Indian refiners preparing to replace russian oil with raw materials from US, Brazil and OPEC countries
Indian state-owned oil refining company Indian Oil Corporation (IOC) is busy looking for alternative sources of crude oil after the U.S. imposed a large package of sanctions that affected the supply of "black gold" from russia.
IOC Chairman Arvinder Singh Sahni announced this to Bloomberg.
According to him, the latest U.S. sanctions could affect daily supplies of up to 2 million barrels of oil to India and China.
"Everything that went to Russia was only on the spot market. Now we will restore the balance," Sahni said.
Now the IOC intends to turn to other oil suppliers. These are the U.S., Guyana, Brazil and OPEC countries.

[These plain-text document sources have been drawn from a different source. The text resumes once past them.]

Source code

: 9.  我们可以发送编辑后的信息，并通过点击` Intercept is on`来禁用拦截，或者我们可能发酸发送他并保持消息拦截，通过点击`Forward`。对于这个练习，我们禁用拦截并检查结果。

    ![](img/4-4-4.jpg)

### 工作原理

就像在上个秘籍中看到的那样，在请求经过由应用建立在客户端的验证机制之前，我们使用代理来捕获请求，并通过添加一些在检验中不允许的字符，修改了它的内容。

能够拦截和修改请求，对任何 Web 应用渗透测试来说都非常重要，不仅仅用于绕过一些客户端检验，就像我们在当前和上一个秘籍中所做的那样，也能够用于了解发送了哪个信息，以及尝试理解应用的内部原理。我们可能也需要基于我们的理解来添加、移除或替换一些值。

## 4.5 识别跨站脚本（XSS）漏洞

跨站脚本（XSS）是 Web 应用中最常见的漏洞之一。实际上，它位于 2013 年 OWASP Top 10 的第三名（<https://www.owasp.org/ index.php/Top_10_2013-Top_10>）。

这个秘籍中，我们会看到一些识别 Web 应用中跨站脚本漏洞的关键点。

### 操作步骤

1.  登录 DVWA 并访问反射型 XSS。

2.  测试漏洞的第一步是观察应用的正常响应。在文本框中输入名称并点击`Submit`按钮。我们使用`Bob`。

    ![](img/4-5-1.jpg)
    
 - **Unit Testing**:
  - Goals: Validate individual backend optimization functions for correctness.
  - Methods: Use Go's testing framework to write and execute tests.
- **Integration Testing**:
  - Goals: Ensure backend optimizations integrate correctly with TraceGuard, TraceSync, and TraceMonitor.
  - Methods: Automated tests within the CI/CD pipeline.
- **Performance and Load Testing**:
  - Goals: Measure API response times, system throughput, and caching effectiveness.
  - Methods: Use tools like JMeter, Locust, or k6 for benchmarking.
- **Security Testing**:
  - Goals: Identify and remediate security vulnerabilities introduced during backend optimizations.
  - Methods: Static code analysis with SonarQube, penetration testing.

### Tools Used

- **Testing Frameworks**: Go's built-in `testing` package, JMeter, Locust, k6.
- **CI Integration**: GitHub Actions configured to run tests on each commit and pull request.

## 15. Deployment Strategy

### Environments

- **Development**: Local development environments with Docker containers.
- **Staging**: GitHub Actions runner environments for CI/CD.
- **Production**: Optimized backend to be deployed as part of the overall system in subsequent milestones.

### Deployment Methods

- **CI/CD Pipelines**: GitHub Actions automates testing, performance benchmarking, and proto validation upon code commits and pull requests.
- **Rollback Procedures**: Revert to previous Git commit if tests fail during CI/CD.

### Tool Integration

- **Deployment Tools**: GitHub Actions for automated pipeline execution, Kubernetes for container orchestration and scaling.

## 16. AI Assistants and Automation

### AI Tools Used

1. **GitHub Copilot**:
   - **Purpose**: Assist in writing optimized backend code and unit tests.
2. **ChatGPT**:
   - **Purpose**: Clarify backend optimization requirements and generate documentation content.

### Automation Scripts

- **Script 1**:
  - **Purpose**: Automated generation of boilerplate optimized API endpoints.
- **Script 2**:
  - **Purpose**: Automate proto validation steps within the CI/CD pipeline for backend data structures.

Sahni stressed that the U.S. sanctions will have little impact on IOC, as the company also receives oil from Middle Eastern countries.
"We have enough sources, we have enough cooperation, we have enough geopolitical and commercial alliances for the future," the IOC chairman added.
Recall that at the end of December 2024, Reuters wrote, citing sources, that Indian refiners were considering purchasing oil from Middle Eastern countries due to reduced supplies from russia.
Earlier, it became known that russia had found a way to force Indian companies to sign long-term contracts for oil supplies.
For example, in the first half of December 2024, India and russia signed the largest oil contract in the history of relations between the countries.